*Your objective:* Update the recorded data below by replacing "Festpreise" with "Pauschalpreise" everywhere it occurs and keeping every other line as it is. Leave the pictures out of your answer.

:: Data for this exercise

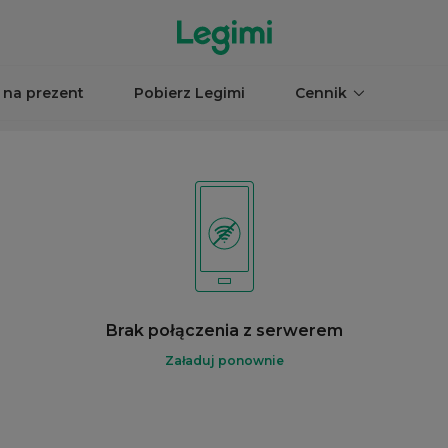
 na prezent
Pobierz Legimi
Cennik
Brak połączenia z serwerem
Załaduj ponownie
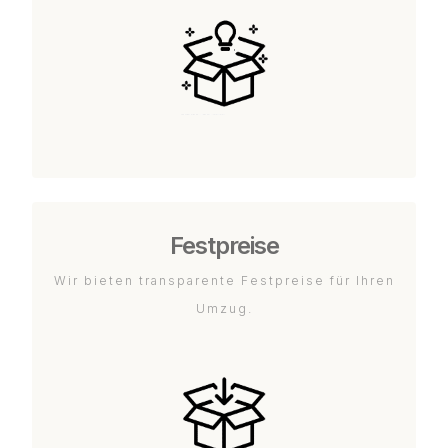
Festpreise
Wir bieten transparente Festpreise für Ihren
Umzug.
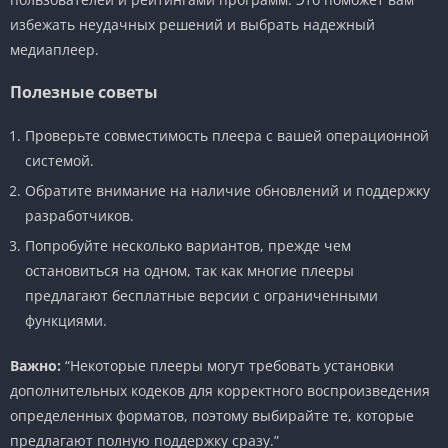
избежать неудачных решений и выбрать надежный
медиаплеер.
Полезные советы
Проверьте совместимость плеера с вашей операционной
системой.
Обратите внимание на наличие обновлений и поддержку
разработчиков.
Попробуйте несколько вариантов, прежде чем
остановиться на одном, так как многие плееры
предлагают бесплатные версии с ограниченными
функциями.
Важно:
“Некоторые плееры могут требовать установки
дополнительных кодеков для корректного воспроизведения
определенных форматов, поэтому выбирайте те, которые
предлагают полную поддержку сразу.”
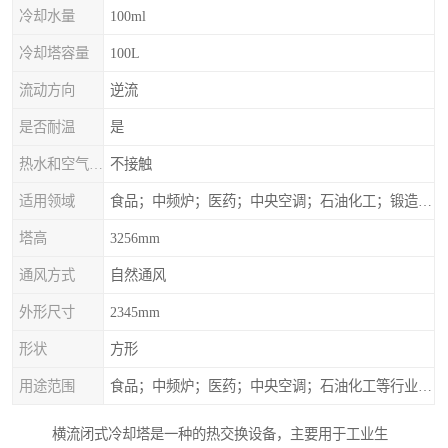
冷却水量
100ml
冷却塔容量
100L
流动方向
逆流
是否耐温
是
热水和空气接触方式
不接触
适用领域
食品；中频炉；医药；中央空调；石油化工；锻造；冶金；电子；新材料
塔高
3256mm
通风方式
自然通风
外形尺寸
2345mm
形状
方形
用途范围
食品；中频炉；医药；中央空调；石油化工等行业设备的换热降温
横流闭式冷却塔是一种的热交换设备，主要用于工业生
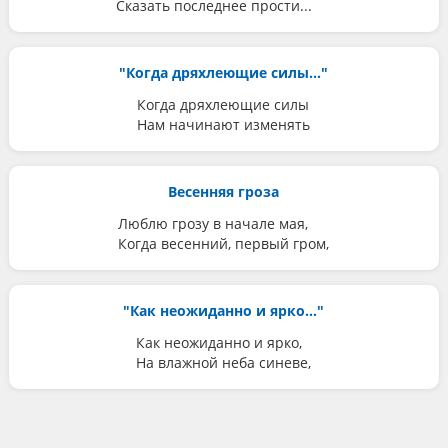
Сказать последнее прости...
"Когда дряхлеющие силы..."
Когда дряхлеющие силы
Нам начинают изменять
Весенняя гроза
Люблю грозу в начале мая,
Когда весенний, первый гром,
"Как неожиданно и ярко..."
Как неожиданно и ярко,
На влажной неба синеве,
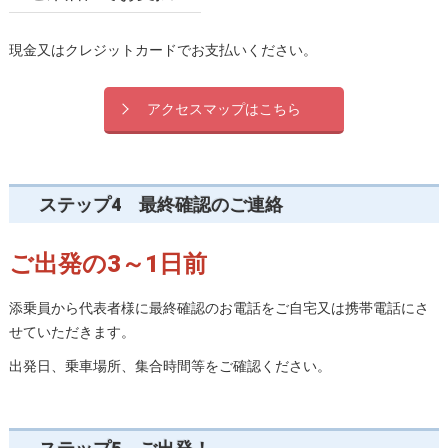
現金又はクレジットカードでお支払いください。
アクセスマップはこちら
ステップ4 最終確認のご連絡
ご出発の3～1日前
添乗員から代表者様に最終確認のお電話をご自宅又は携帯電話にさ
せていただきます。
出発日、乗車場所、集合時間等をご確認ください。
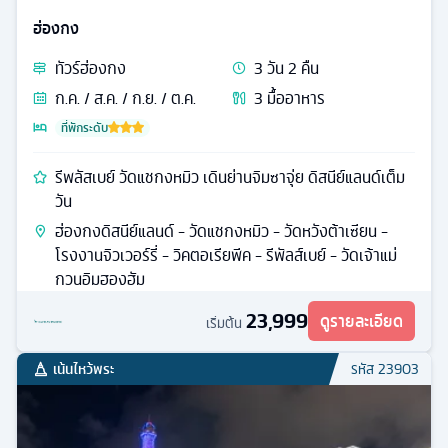
ฮ่องกง
ทัวร์
ฮ่องกง
3
วัน
2
คืน
ก.ค. / ส.ค. / ก.ย. / ต.ค.
3
มื้ออาหาร
ที่พักระดับ
รีพลัสเบย์ วัดแชกงหมิว เดินย่านจิมซาจุ่ย ดิสนีย์แลนด์เต็ม
วัน
ฮ่องกงดิสนีย์แลนด์ - วัดแชกงหมิว - วัดหวังต้าเซียน -
โรงงานจิวเวอร์รี่ - วิคตอเรียพีค - รีพัลส์เบย์ - วัดเจ้าแม่
กวนอิมฮองฮัม
23,999
ดูรายละเอียด
เริ่มต้น
เน้นไหว้พระ
รหัส
23903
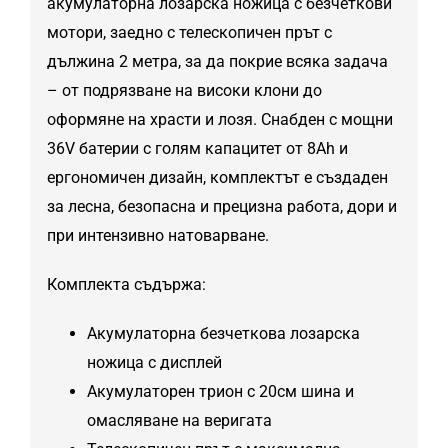
акумулаторна лозарска ножица с безчеткови
мотори, заедно с телескопичен прът с
дължина 2 метра, за да покрие всяка задача
– от подрязване на високи клони до
оформяне на храсти и лозя. Снабден с мощни
36V батерии с голям капацитет от 8Ah и
ергономичен дизайн, комплектът е създаден
за лесна, безопасна и прецизна работа, дори и
при интензивно натоварване.
Комплекта съдържа:
Акумулаторна безчеткова лозарска
ножица с дисплей
Акумулаторен трион с 20см шина и
омасляване на веригата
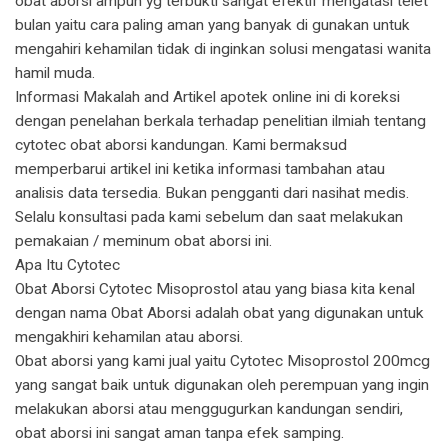
obat aborsi ampuh yg terbukti sangat efektif mengatasi telet
bulan yaitu cara paling aman yang banyak di gunakan untuk
mengahiri kehamilan tidak di inginkan solusi mengatasi wanita
hamil muda.
Informasi Makalah and Artikel apotek online ini di koreksi
dengan penelahan berkala terhadap penelitian ilmiah tentang
cytotec obat aborsi kandungan. Kami bermaksud
memperbarui artikel ini ketika informasi tambahan atau
analisis data tersedia. Bukan pengganti dari nasihat medis.
Selalu konsultasi pada kami sebelum dan saat melakukan
pemakaian / meminum obat aborsi ini.
Apa Itu Cytotec
Obat Aborsi Cytotec Misoprostol atau yang biasa kita kenal
dengan nama Obat Aborsi adalah obat yang digunakan untuk
mengakhiri kehamilan atau aborsi.
Obat aborsi yang kami jual yaitu Cytotec Misoprostol 200mcg
yang sangat baik untuk digunakan oleh perempuan yang ingin
melakukan aborsi atau menggugurkan kandungan sendiri,
obat aborsi ini sangat aman tanpa efek samping.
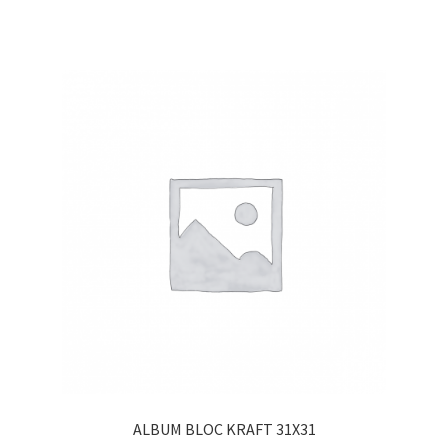
ALBUM BLOC KRAFT 31X31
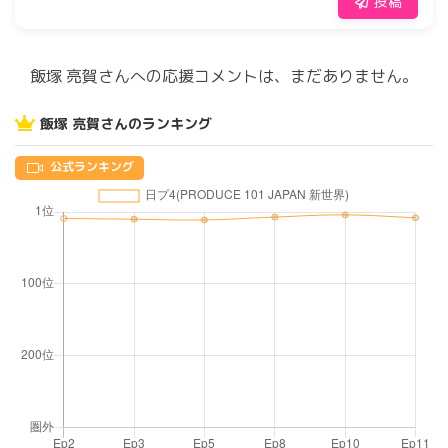
投稿
飯塚 亮賀さんへの応援コメントは、まだありません。
飯塚 亮賀さんのランキング
公式ランキング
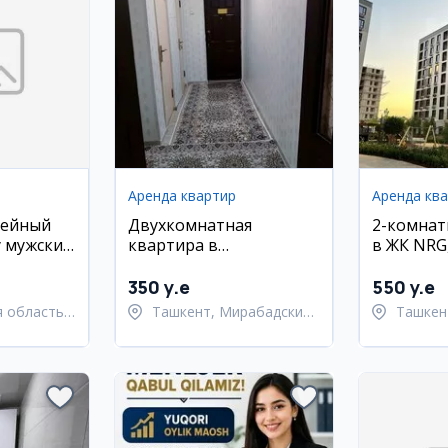
Аренда квартир
Аренда кв
вейный
Двухкомнатная
2-комнат
 мужских
квартира в
в ЖК NRG
Мирабадском районе
район
350 y.e
550 y.e
 область,
Ташкент, Мирабадский
Ташкен
й район
район
район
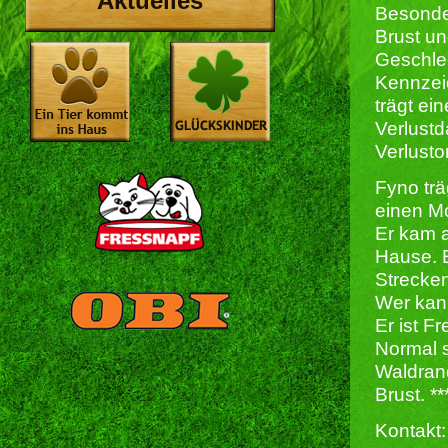
Aktuelles
Besonde
Brust un
Geschlec
Kennzeic
trägt ei
Verlust
Verlusto
Fyno tr
einen M
Er kam a
Hause. E
Strecken
Wer kan
Er ist F
Normal s
Waldrand
Brust. *
Kontakt:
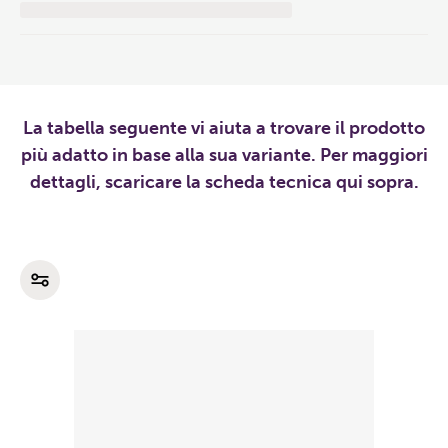
La tabella seguente vi aiuta a trovare il prodotto
più adatto in base alla sua variante. Per maggiori
dettagli, scaricare la scheda tecnica qui sopra.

::::

*Written reply:*
 na prezent
Pobierz Legimi
Cennik
Brak połączenia z serwerem
Załaduj ponownie
Pauschalpreise
Wir bieten transparente Pauschalpreise für Ihren
Umzug.
избежать неудачных решений и выбрать надежный
медиаплеер.
Полезные советы
Проверьте совместимость плеера с вашей операционной
системой.
Обратите внимание на наличие обновлений и поддержку
разработчиков.
Попробуйте несколько вариантов, прежде чем
остановиться на одном, так как многие плееры
предлагают бесплатные версии с ограниченными
функциями.
Важно:
“Некоторые плееры могут требовать установки
дополнительных кодеков для корректного воспроизведения
определенных форматов, поэтому выбирайте те, которые
предлагают полную поддержку сразу.”
冷却水量
100ml
冷却塔容量
100L
流动方向
逆流
是否耐温
是
热水和空气接触方式
不接触
适用领域
食品；中频炉；医药；中央空调；石油化工；锻造；冶金；电子；新材料
塔高
3256mm
通风方式
自然通风
外形尺寸
2345mm
形状
方形
用途范围
食品；中频炉；医药；中央空调；石油化工等行业设备的换热降温
横流闭式冷却塔是一种的热交换设备，主要用于工业生
Сказать последнее прости...
"Когда дряхлеющие силы..."
Когда дряхлеющие силы
Нам начинают изменять
Весенняя гроза
Люблю грозу в начале мая,
Когда весенний, первый гром,
"Как неожиданно и ярко..."
Как неожиданно и ярко,
На влажной неба синеве,
現金又はクレジットカードでお支払いください。
アクセスマップはこちら
ステップ4 最終確認のご連絡
ご出発の3～1日前
添乗員から代表者様に最終確認のお電話をご自宅又は携帯電話にさ
せていただきます。
出発日、乗車場所、集合時間等をご確認ください。
ฮ่องกง
ทัวร์
ฮ่องกง
3
วัน
2
คืน
ก.ค. / ส.ค. / ก.ย. / ต.ค.
3
มื้ออาหาร
ที่พักระดับ
รีพลัสเบย์ วัดแชกงหมิว เดินย่านจิมซาจุ่ย ดิสนีย์แลนด์เต็ม
วัน
ฮ่องกงดิสนีย์แลนด์ - วัดแชกงหมิว - วัดหวังต้าเซียน -
โรงงานจิวเวอร์รี่ - วิคตอเรียพีค - รีพัลส์เบย์ - วัดเจ้าแม่
กวนอิมฮองฮัม
23,999
ดูรายละเอียด
เริ่มต้น
เน้นไหว้พระ
รหัส
23903
акумулаторна лозарска ножица с безчеткови
мотори, заедно с телескопичен прът с
дължина 2 метра, за да покрие всяка задача
– от подрязване на високи клони до
оформяне на храсти и лозя. Снабден с мощни
36V батерии с голям капацитет от 8Ah и
ергономичен дизайн, комплектът е създаден
за лесна, безопасна и прецизна работа, дори и
при интензивно натоварване.
Комплекта съдържа:
Акумулаторна безчеткова лозарска
ножица с дисплей
Акумулаторен трион с 20см шина и
омасляване на веригата
obat aborsi ampuh yg terbukti sangat efektif mengatasi telet
bulan yaitu cara paling aman yang banyak di gunakan untuk
mengahiri kehamilan tidak di inginkan solusi mengatasi wanita
hamil muda.
Informasi Makalah and Artikel apotek online ini di koreksi
dengan penelahan berkala terhadap penelitian ilmiah tentang
cytotec obat aborsi kandungan. Kami bermaksud
memperbarui artikel ini ketika informasi tambahan atau
analisis data tersedia. Bukan pengganti dari nasihat medis.
Selalu konsultasi pada kami sebelum dan saat melakukan
pemakaian / meminum obat aborsi ini.
Apa Itu Cytotec
Obat Aborsi Cytotec Misoprostol atau yang biasa kita kenal
dengan nama Obat Aborsi adalah obat yang digunakan untuk
mengakhiri kehamilan atau aborsi.
Obat aborsi yang kami jual yaitu Cytotec Misoprostol 200mcg
yang sangat baik untuk digunakan oleh perempuan yang ingin
melakukan aborsi atau menggugurkan kandungan sendiri,
obat aborsi ini sangat aman tanpa efek samping.
ALBUM BLOC KRAFT 31X31
投稿
飯塚 亮賀さんへの応援コメントは、まだありません。
飯塚 亮賀さんのランキング
公式ランキング
Аренда квартир
Аренда кв
вейный
Двухкомнатная
2-комнат
 мужских
квартира в
в ЖК NRG
Мирабадском районе
район
350 y.e
550 y.e
 область,
Ташкент, Мирабадский
Ташкен
й район
район
район
Aktuelles
Besonde
Brust un
Geschlec
Kennzeic
trägt ei
Verlust
Verlusto
Fyno tr
einen M
Er kam a
Hause. E
Strecken
Wer kan
Er ist F
Normal s
Waldrand
Brust. *
Kontakt:
La tabella seguente vi aiuta a trovare il prodotto
più adatto in base alla sua variante. Per maggiori
dettagli, scaricare la scheda tecnica qui sopra.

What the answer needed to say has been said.